Julien Gahyde (Amalric), an apparently content husband and father, has for the past few months indulged in an affair with Esther Despierre (Stéphanie Cléau), the sultry wife of one of Julien’s old classmates. A tigress in bed, the passionate and possessive Esther bites Julien’s mouth, as if signaling to attentive eyes — those of his wife Delphine (Léa Drucker), for example — that he belongs to her. If she were free, Esther asks him, would he leave Delphine? His answer is enigmatic.
Two sudden deaths later, Julien and Esther are arrested, though the prosecuting judge (Laurent Poitrenaux) shines his primary searchlight on the philandering husband. The titular “blue room” refers not only to the site of his illicit assignations but also to the color of the trial chamber at the end of the film. Both are places where sex leads to severe judgment.
Shooting in the old “Academy ratio” (before wide screen) and making exemplary use of composer Grégoire Hetzel’s similarly classic score, Amalric expertly draws the noose of circumstance around Julien. He creates recurring visual motifs, like the housefly that indicates the first sign of trouble; the fly shape also appears as a drop of blood, from Esther’s love bite, on Julien’s white shirt.

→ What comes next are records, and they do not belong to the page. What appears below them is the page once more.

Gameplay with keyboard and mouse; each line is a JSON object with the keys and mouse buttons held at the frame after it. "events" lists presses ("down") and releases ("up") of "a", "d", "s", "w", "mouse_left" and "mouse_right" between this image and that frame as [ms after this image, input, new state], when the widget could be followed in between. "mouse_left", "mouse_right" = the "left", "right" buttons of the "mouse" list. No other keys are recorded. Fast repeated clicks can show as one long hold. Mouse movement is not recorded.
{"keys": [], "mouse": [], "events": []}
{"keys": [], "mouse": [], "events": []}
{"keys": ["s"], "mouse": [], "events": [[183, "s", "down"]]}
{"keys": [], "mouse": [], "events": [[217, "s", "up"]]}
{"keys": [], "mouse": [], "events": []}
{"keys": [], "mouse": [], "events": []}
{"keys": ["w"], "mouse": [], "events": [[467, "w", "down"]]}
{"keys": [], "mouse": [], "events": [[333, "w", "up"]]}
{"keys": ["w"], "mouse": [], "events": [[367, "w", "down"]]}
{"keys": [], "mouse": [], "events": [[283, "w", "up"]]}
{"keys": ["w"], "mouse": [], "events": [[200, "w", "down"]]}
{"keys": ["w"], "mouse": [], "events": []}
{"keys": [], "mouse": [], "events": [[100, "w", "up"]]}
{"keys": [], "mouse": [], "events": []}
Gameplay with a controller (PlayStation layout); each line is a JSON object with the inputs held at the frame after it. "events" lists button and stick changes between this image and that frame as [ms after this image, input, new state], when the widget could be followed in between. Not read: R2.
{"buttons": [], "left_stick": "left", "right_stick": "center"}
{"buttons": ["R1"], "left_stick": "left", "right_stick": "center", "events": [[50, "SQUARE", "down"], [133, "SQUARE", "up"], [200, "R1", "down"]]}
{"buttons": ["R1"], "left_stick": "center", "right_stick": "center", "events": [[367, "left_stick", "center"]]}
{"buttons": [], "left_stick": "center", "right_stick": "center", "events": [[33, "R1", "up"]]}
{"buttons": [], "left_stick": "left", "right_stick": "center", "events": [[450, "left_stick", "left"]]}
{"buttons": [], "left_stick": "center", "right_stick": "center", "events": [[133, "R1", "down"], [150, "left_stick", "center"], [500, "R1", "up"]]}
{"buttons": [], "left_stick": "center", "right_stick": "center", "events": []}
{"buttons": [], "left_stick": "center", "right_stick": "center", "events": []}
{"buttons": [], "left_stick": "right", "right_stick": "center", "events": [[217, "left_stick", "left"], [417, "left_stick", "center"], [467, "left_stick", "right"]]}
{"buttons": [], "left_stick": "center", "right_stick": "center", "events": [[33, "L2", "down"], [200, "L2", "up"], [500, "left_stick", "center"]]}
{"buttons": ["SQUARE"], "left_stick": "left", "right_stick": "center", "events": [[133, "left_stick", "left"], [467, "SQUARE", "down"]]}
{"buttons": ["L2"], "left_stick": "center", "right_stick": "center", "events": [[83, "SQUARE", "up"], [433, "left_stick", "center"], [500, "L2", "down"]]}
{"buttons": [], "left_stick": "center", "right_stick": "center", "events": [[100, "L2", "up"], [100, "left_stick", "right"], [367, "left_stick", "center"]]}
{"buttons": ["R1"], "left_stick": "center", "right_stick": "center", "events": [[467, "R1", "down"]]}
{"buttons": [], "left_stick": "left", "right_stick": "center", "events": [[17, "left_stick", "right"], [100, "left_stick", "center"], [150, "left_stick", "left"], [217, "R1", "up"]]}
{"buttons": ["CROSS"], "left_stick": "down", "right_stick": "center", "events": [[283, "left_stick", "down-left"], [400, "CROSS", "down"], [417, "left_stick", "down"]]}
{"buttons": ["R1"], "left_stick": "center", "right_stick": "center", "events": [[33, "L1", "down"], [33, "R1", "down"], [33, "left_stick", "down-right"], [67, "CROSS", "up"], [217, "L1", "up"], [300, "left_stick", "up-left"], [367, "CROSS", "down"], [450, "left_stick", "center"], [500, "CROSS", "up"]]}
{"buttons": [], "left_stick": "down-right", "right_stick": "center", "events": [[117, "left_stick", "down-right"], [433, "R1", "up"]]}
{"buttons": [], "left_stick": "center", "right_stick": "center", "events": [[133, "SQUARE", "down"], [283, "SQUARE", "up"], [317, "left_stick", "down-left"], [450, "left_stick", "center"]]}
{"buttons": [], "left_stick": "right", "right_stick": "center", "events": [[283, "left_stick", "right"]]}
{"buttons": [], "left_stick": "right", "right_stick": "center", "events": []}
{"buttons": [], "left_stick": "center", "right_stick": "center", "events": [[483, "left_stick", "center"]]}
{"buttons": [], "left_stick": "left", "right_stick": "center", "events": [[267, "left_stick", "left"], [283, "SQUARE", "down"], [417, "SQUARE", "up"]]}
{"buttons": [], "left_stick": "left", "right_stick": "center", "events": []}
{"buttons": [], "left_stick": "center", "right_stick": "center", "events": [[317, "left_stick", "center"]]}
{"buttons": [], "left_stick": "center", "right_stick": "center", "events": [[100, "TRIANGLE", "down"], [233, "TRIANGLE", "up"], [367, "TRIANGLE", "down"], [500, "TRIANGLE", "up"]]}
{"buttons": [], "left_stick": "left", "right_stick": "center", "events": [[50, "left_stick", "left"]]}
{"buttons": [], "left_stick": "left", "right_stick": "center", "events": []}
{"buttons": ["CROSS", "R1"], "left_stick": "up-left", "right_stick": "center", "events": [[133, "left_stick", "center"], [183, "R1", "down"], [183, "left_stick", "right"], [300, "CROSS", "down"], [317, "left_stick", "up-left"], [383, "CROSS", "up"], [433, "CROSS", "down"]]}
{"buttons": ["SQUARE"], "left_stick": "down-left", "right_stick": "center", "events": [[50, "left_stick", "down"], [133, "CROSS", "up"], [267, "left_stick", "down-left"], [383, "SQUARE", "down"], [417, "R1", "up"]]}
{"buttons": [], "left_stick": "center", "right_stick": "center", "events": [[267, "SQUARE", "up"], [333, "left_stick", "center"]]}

Amalric plays an adulterer with the hapless half-grin of someone condemned for the merest infraction; in France, a husband’s sexual transgression is often considered no more serious than a parking ticket. The revelation is Cléau in her first major film role. (She also cowrote the script with Amalric.) Her unconventional beauty can express the allure of a dream lover or the quiet scheming of a demon. In a performance that disdains operatic excess, Cléau never raises her voice. She can seduce or threaten with the merest smile. Like this excellent little film, she achieves maximum impact with minimal means.